EXTRACTED ENTRIES »
----

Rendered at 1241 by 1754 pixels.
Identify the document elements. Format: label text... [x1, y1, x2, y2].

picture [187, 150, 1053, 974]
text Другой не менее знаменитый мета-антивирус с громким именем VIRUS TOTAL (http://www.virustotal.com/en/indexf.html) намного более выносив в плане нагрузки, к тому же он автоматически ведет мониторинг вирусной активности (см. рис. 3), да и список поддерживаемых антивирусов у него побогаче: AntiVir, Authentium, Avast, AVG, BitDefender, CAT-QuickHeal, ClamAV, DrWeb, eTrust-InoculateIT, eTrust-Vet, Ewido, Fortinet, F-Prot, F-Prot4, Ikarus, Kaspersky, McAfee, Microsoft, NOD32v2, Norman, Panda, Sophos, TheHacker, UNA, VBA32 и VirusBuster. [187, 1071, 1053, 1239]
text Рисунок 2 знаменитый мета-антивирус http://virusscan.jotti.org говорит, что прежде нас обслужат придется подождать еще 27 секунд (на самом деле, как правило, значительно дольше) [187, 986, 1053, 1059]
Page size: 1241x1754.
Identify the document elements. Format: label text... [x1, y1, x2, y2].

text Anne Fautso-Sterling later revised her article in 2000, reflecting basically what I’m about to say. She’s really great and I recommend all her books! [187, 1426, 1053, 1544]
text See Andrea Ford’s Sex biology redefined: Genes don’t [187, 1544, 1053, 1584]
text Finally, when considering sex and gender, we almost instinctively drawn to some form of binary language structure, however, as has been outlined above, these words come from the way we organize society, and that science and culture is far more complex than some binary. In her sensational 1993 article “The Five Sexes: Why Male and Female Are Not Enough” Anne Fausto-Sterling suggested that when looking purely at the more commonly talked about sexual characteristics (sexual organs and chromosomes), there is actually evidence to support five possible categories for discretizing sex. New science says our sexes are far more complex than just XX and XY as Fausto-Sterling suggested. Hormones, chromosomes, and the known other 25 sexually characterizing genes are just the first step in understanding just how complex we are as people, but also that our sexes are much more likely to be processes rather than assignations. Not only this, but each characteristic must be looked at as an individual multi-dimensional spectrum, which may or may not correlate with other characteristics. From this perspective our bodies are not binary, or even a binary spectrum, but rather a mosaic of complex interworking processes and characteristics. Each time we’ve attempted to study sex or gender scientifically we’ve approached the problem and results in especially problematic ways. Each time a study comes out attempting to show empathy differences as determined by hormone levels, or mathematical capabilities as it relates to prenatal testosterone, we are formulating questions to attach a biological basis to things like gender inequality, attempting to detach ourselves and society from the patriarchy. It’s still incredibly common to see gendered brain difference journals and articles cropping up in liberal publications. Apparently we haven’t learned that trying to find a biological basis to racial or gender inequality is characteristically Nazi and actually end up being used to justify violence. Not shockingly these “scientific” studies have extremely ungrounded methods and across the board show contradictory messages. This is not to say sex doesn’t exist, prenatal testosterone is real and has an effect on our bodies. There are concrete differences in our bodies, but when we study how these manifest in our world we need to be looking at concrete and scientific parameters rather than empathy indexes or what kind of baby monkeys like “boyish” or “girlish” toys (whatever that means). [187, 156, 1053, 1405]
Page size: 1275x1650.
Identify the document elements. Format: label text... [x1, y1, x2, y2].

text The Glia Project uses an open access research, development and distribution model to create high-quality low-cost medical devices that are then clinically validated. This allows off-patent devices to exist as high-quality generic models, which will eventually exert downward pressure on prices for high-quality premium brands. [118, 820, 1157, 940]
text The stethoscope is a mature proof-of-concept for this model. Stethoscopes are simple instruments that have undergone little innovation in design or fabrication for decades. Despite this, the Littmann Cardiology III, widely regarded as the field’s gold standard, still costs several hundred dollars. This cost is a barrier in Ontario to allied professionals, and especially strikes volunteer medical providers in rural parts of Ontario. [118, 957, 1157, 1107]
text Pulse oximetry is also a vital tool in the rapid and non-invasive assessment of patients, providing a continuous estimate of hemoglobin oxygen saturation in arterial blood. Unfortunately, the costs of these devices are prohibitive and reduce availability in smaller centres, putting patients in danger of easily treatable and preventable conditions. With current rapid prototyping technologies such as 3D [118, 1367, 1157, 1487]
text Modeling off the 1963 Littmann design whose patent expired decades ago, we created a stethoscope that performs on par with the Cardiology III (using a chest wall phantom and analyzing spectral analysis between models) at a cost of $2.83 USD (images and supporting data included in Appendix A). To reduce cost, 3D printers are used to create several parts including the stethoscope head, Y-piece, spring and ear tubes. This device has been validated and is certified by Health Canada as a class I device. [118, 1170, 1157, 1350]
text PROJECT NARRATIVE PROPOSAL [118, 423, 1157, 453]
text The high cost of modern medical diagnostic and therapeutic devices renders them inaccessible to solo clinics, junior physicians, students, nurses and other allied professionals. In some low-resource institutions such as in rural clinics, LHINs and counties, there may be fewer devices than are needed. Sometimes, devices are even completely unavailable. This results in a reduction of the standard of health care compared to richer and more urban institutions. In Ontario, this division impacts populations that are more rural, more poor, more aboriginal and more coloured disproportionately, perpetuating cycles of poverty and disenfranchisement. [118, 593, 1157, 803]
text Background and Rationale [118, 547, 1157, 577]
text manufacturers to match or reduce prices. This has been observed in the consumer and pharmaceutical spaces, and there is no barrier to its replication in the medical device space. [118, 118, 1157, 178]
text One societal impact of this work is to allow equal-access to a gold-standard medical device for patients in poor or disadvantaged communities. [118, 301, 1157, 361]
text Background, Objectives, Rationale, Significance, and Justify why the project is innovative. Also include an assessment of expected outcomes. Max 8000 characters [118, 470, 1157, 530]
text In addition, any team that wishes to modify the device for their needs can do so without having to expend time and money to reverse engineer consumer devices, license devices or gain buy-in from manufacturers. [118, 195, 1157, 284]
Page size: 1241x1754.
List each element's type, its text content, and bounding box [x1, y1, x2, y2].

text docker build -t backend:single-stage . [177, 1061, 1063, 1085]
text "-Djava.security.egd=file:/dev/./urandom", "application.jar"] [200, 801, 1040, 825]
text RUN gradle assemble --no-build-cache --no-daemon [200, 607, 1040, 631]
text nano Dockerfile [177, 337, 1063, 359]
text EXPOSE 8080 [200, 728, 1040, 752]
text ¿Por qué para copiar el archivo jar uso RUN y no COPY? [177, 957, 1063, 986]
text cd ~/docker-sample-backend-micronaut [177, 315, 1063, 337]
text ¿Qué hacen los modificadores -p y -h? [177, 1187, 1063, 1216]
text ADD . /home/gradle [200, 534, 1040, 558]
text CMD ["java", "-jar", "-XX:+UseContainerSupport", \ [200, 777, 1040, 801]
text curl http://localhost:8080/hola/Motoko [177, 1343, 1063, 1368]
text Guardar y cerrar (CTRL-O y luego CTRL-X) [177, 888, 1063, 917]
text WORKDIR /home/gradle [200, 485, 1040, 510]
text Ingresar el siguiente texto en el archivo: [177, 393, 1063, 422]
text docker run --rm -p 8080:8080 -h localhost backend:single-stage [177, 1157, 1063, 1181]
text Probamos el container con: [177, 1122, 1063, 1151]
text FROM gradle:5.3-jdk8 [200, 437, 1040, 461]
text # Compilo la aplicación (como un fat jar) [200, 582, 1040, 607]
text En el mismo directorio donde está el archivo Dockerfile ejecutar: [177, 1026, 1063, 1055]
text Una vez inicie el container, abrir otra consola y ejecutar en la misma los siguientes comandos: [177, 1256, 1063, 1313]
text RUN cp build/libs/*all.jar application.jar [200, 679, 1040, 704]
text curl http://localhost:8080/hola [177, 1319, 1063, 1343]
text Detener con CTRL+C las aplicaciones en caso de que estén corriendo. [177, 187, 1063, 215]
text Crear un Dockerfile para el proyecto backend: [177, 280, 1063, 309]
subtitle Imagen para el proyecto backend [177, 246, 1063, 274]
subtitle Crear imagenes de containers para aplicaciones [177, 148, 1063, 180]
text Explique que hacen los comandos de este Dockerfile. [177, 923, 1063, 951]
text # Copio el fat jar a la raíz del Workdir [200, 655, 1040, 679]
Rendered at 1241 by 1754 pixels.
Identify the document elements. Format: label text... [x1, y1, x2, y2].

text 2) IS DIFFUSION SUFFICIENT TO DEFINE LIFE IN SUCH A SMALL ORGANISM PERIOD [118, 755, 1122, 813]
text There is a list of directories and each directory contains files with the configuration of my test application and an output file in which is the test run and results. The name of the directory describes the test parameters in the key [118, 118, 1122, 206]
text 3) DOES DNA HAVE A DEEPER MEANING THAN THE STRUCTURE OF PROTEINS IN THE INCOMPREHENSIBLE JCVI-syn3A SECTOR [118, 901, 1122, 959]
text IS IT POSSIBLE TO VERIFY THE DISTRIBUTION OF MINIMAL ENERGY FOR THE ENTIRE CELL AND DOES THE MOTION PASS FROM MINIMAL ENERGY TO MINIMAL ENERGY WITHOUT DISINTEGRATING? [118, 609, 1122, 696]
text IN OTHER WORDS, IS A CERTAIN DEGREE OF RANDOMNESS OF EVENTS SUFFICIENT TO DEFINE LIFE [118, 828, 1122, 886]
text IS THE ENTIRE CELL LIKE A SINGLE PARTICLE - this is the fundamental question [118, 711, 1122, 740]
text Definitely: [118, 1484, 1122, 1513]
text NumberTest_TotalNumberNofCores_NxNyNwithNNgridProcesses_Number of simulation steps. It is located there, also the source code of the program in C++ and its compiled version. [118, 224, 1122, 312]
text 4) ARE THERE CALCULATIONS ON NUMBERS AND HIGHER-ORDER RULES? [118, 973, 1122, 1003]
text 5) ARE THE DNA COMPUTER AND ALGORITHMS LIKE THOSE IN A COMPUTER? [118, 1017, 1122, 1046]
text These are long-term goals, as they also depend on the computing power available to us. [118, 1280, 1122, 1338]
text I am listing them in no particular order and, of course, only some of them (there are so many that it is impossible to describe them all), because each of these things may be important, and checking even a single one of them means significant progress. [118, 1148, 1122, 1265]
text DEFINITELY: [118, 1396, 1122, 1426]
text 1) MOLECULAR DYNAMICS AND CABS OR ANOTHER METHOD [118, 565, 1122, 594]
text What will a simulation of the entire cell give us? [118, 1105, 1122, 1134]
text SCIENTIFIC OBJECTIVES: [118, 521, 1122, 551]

----

YOUR TASK » Please copy all lines of the listing in which the string "archivo" occurs.

REPLY TO THE EXERCISE »
text ¿Por qué para copiar el archivo jar uso RUN y no COPY? [177, 957, 1063, 986]
text Ingresar el siguiente texto en el archivo: [177, 393, 1063, 422]
text En el mismo directorio donde está el archivo Dockerfile ejecutar: [177, 1026, 1063, 1055]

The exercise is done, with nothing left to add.